Python Forum

Full Version: Homework question
You're currently viewing a stripped down version of our content. View the full version with proper formatting.
So I have this assignment for a coursera course I am taking. Here is the assignment:

Write a program that prompts for a file name, then opens that file and reads through the file, looking for lines of the form:
X-DSPAM-Confidence: 0.8475
Count these lines and extract the floating point values from each of the lines and compute the average of those values and produce an output as shown below. Do not use the sum() function or a variable named sum in your solution.
You can download the sample data at http://www.py4e.com/code3/mbox-short.txt when you are testing below enter mbox-short.txt as the file name.
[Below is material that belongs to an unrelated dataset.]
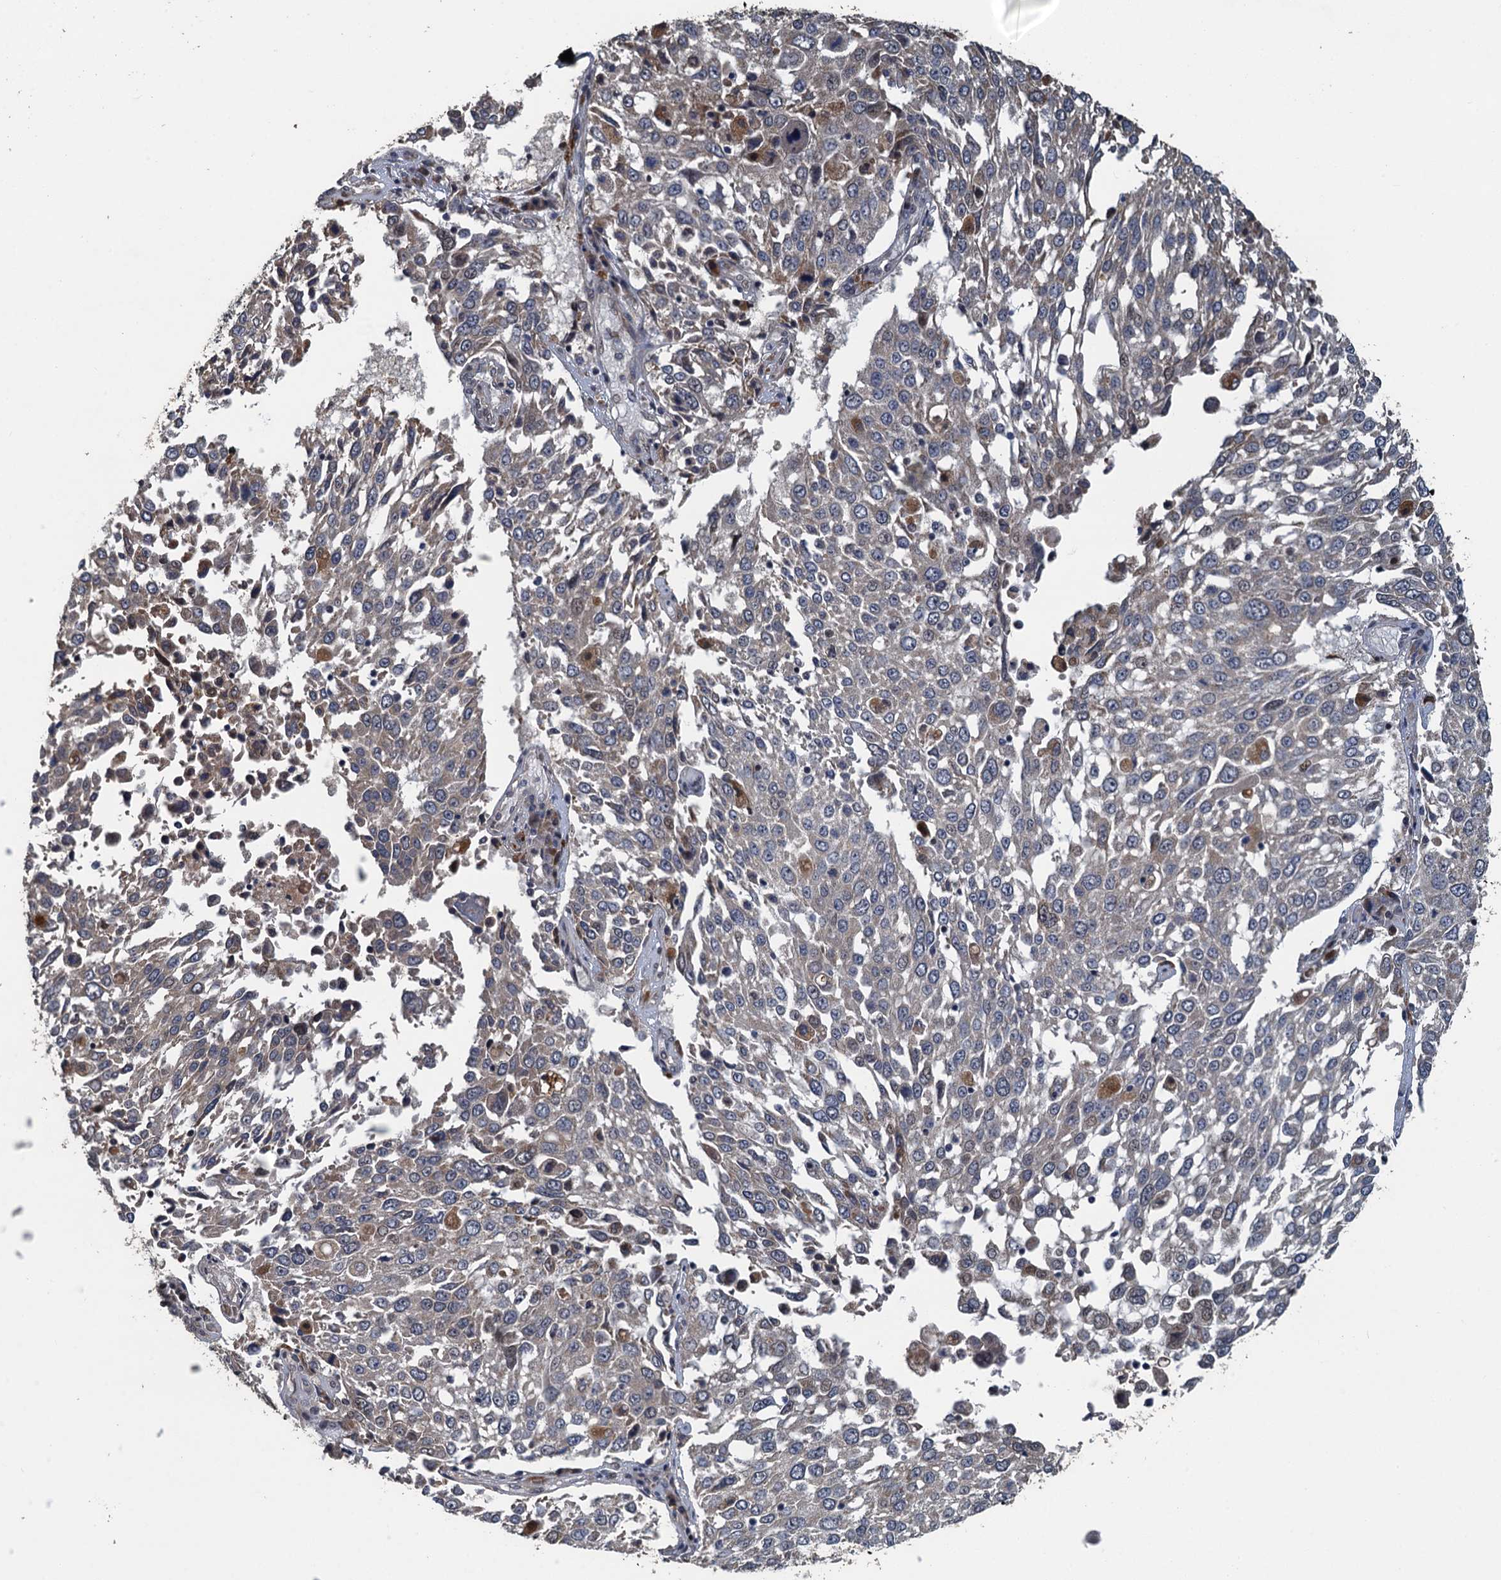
{"staining": {"intensity": "weak", "quantity": "<25%", "location": "cytoplasmic/membranous"}, "tissue": "lung cancer", "cell_type": "Tumor cells", "image_type": "cancer", "snomed": [{"axis": "morphology", "description": "Squamous cell carcinoma, NOS"}, {"axis": "topography", "description": "Lung"}], "caption": "Immunohistochemistry (IHC) of lung cancer displays no expression in tumor cells.", "gene": "AGRN", "patient": {"sex": "male", "age": 65}}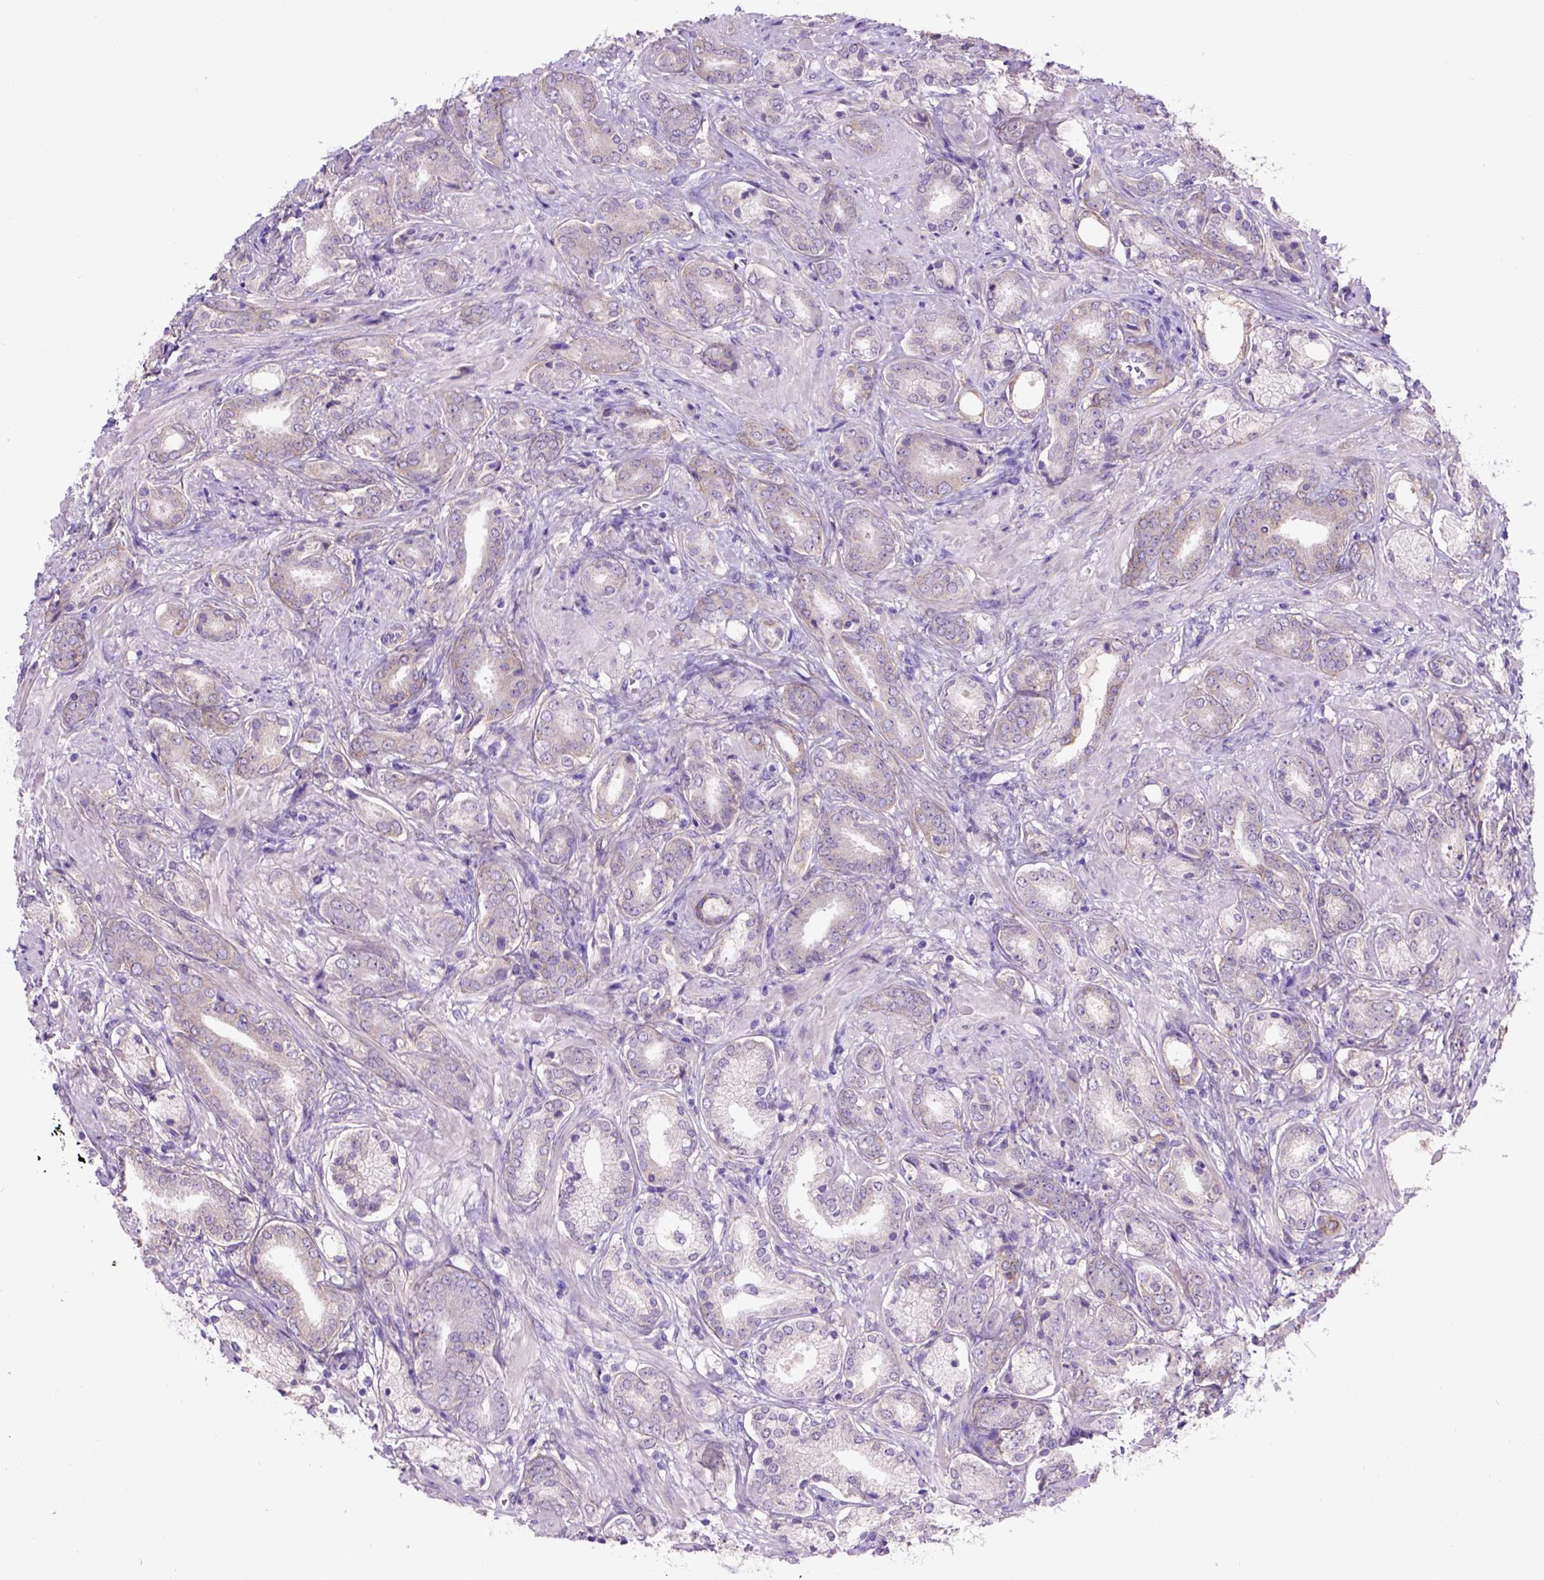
{"staining": {"intensity": "negative", "quantity": "none", "location": "none"}, "tissue": "prostate cancer", "cell_type": "Tumor cells", "image_type": "cancer", "snomed": [{"axis": "morphology", "description": "Adenocarcinoma, High grade"}, {"axis": "topography", "description": "Prostate"}], "caption": "High magnification brightfield microscopy of high-grade adenocarcinoma (prostate) stained with DAB (3,3'-diaminobenzidine) (brown) and counterstained with hematoxylin (blue): tumor cells show no significant staining.", "gene": "EGFR", "patient": {"sex": "male", "age": 56}}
And here is what I have written for my code:

fname = input("Enter file name: ")
fh = open(fname).read()
count=0
total=0
for line in fh:
    if not line.startswith("X-DSPAM-Confidence:") : continue
    count=count+1
    pos=line.find(":")
    number= line[pos+1:]
    total=total+float(number)
avg = total/count    
print("Average spam confidence: ",avg)
However, when I try to test the code, it says that I cannot divide by zero, which I suppose means there is a problem with my count and total for the average. Can anyone see if they can spot where I've gone wrong? Thanks in advance.
Perhaps use open(fname) instead of open(fname).read()
I guess it did not find the string or fh is empty.
Instead of summing the total confidence and counting the amount, you can append to a list or use a generator.
The list knows it's own size. So if you have the list, you have all information you need. The values and the size.
If the list is empty, then don't do the calculation. This safes you against dividing by 0.

import statistics
import io

# just to get the data online
import requests


def get_confidence_avg(fd):
    """
    fd should be a file-like object in text mode
    or an iterable with str (lines) as elements 
    """
    for line in fd:
        if line.startswith('X-DSPAM-Confidence:'):
            yield float(line.split(':')[1])


mail_fd = io.StringIO(requests.get('https://www.py4e.com/code3/mbox-short.txt').text)
# mail_fd is now a file like object and holds the data from the example
# you can use
# with open(somefile) as fd:
#     confidences = list(get_confidence_avg(fd))

confidences = list(get_confidence_avg(mail_fd)) # populating the list with confidence

if confidences:
    mean = statistics.mean(confidences)
    median = statistics.median(confidences)
    # or calculating the mean manually
    mean_manual = sum(confidences) / len(confidences)
    print('Mean / Mean manual / Median')
    print(mean, mean_manual, median)
else:
    print('Did not found any match. No information about confidence.')
PS: Normally open().read() should work and the fd should be garbage collected afterwards. To be explicit is better. Just use a context-manager or use the modern pathlib. The Path object has the methods read_text and read_bytes. Both methods are using a context manager under the hood.
(Apr-09-2019, 01:10 PM)Gribouillis Wrote: [ -> ]Perhaps use open(fname) instead of open(fname).read()


This solved the problem. Thanks so much!
Think about this special case. What happens, if 'X-DSPAM-Confidence:' is not in the mail.
By the way, I have not realized it, that you're iterating over a string.

Iterating on an open file obejct => lines
Iterating on a str object => single chars